The way I get mine is first a phone call to ask about availablity and what is the lightest thay have on hand. It is the product code I posted. Then I tell them how much I want and sometimes they can give me the cost over the phone and sometimes they send an email. I then send a ckeck – no credit cards. When the check clears for them they ship.
I know a company that wanted to retail their material but their price from Cuben was the same as mine. I don’t know if the company will try and retail any since they would have to charge about $22 a yard.
I have an order in to Cuben now and will use some of it to make a larger tarp for my hammock. I have an old moss Heptawing and will use it for a pattern but make it a little longer. I know the Cuben material will work for a Cat Tarp. I talked to a sail maker about the shape I wanted to make tarp.
The Cuben material is woven with warp and weft threads. Then the laminant is put on or something like that. I don’t know that much about “Bias” but think it must have since it is woven. The weave is not tight.

What is needed ▸ According to the post on ordering Cuben material, at what point does the supplier ship an order? Base every response solely on the text above.

Data provided ▸
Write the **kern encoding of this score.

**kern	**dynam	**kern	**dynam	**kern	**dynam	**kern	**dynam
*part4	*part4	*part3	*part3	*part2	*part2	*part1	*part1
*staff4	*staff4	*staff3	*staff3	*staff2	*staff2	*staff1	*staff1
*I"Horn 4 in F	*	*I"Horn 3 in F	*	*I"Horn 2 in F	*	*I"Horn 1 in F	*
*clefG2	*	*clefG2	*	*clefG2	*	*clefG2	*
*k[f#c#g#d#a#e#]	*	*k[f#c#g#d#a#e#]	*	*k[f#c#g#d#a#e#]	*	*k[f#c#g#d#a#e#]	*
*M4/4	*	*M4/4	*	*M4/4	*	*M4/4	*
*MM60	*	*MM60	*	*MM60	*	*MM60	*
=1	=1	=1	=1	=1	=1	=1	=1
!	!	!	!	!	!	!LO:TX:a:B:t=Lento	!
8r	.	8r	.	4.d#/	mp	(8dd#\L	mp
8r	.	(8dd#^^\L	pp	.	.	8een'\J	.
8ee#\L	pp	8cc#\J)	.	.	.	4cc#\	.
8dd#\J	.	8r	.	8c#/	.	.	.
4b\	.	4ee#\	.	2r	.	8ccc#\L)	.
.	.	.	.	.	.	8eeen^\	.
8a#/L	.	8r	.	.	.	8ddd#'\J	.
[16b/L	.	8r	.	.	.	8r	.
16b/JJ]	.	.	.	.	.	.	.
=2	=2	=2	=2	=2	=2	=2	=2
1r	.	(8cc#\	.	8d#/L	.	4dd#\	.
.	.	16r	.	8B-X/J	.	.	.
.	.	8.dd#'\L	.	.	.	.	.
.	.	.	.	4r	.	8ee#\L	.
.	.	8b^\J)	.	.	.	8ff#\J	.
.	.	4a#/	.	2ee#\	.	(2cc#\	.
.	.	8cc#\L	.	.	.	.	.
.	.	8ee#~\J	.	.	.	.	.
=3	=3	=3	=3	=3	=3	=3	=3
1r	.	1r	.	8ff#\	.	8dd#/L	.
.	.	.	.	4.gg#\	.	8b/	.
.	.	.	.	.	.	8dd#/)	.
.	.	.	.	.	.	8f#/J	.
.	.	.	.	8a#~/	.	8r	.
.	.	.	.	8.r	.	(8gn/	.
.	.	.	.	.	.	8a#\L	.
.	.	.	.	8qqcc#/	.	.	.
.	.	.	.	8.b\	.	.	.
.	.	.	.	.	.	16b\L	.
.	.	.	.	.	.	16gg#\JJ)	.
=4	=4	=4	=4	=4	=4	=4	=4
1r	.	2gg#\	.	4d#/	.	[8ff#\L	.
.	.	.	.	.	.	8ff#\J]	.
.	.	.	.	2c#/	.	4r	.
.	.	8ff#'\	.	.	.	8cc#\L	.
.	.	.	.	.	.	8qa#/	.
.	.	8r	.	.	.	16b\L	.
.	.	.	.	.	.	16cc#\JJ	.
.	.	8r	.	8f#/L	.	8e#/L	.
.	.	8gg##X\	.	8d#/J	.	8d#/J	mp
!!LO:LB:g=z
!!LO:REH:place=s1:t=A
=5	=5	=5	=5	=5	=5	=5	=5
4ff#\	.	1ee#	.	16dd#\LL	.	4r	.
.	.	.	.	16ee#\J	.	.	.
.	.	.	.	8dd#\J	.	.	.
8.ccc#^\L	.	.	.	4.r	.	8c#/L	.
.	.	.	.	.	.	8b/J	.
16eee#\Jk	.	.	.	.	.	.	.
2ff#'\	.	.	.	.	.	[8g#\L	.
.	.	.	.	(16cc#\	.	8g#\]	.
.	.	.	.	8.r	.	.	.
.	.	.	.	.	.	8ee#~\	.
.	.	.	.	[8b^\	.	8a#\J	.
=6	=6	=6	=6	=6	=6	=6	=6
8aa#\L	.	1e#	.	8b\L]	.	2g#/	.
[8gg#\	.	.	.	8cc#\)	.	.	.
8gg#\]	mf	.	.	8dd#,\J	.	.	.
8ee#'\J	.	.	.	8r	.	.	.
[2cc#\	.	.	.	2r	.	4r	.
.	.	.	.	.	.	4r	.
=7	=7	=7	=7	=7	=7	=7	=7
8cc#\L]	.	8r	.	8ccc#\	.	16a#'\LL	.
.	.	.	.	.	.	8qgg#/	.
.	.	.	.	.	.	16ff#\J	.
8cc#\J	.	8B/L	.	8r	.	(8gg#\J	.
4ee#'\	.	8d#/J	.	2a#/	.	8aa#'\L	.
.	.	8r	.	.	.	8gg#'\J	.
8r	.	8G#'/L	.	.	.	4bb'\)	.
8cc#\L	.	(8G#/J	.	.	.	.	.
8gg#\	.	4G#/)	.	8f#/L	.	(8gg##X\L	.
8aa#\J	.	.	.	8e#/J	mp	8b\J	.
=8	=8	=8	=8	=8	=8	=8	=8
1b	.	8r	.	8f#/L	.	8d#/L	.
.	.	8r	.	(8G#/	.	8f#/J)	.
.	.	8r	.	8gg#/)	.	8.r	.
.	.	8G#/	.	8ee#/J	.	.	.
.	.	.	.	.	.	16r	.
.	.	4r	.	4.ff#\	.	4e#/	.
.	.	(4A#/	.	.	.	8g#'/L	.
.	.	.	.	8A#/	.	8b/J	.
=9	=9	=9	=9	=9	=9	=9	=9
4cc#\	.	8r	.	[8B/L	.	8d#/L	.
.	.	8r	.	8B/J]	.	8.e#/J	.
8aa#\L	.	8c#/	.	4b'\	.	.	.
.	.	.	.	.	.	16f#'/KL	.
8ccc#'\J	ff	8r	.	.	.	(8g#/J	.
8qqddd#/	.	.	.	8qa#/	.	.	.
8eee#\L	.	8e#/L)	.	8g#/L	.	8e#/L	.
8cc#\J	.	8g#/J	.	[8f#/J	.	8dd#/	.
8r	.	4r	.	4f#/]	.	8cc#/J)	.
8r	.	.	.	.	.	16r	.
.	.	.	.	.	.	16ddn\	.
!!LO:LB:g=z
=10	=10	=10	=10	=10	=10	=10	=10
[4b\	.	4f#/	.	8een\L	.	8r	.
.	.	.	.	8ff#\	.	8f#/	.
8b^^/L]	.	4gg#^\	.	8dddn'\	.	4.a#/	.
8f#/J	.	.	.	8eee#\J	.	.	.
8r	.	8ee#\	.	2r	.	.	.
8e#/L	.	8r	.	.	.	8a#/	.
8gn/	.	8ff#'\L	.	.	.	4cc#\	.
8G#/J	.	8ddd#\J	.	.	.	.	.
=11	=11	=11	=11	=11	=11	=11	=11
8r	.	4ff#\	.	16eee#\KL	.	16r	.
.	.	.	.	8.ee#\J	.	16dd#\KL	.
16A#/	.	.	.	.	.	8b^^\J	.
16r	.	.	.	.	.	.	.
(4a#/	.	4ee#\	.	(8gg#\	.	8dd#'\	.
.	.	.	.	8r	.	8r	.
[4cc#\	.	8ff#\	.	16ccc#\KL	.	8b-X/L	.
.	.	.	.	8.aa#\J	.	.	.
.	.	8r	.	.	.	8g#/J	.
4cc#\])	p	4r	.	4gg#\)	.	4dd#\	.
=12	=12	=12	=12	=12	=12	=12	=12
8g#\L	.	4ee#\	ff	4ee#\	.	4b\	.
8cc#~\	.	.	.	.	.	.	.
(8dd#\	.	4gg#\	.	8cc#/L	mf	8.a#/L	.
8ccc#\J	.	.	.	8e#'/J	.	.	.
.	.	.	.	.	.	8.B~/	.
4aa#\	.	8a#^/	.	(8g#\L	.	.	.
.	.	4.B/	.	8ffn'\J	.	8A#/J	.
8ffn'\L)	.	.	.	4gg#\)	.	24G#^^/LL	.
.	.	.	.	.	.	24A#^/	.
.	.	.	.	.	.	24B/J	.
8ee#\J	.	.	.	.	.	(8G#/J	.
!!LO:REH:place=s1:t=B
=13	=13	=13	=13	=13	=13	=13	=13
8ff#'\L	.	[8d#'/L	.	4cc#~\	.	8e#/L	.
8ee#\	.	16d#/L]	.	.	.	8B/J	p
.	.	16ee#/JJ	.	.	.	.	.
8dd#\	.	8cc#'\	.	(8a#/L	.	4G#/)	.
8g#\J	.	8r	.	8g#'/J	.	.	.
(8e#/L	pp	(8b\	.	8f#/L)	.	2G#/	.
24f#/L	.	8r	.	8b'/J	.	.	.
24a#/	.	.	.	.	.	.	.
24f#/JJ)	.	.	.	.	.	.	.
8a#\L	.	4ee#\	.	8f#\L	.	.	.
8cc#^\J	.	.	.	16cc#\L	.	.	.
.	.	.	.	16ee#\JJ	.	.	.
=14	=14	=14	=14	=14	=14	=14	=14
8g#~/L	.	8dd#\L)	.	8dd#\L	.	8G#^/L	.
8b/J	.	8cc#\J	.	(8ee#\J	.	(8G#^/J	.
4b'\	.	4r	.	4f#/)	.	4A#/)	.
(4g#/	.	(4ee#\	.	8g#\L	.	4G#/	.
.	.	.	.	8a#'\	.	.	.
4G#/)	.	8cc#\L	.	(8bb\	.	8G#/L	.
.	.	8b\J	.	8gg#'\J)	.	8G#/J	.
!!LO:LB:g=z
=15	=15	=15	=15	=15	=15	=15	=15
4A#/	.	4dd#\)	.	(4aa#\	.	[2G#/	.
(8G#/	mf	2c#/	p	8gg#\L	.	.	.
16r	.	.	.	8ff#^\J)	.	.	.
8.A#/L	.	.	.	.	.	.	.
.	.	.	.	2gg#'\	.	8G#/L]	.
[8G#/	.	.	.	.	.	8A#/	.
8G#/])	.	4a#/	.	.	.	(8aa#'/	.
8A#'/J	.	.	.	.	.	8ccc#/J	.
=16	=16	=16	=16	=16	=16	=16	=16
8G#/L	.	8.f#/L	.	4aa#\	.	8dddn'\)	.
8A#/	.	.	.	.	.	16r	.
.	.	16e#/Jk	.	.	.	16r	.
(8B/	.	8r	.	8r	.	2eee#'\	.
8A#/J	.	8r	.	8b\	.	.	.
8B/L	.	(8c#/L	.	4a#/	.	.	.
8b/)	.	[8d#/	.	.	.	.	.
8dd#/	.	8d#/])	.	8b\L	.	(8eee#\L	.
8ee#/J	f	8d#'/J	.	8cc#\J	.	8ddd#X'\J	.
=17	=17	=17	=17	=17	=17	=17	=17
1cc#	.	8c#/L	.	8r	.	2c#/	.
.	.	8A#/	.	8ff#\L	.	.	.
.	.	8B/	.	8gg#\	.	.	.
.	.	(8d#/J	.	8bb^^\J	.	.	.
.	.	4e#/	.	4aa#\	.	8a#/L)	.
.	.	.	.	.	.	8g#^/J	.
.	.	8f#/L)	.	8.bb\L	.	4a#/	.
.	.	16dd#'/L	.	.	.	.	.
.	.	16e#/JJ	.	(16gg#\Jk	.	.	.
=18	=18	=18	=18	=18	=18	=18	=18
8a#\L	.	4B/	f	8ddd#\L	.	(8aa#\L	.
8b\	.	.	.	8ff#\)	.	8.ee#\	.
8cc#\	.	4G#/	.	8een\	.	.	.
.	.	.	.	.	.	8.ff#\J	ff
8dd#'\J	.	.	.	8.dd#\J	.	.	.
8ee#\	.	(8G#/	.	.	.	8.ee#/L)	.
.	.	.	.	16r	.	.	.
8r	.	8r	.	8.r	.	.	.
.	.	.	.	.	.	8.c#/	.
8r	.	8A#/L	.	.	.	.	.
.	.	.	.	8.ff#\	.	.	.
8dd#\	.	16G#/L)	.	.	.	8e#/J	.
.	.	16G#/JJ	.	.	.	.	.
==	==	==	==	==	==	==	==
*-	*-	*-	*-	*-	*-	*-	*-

Written solution ▸ The supplier ships once the check clears.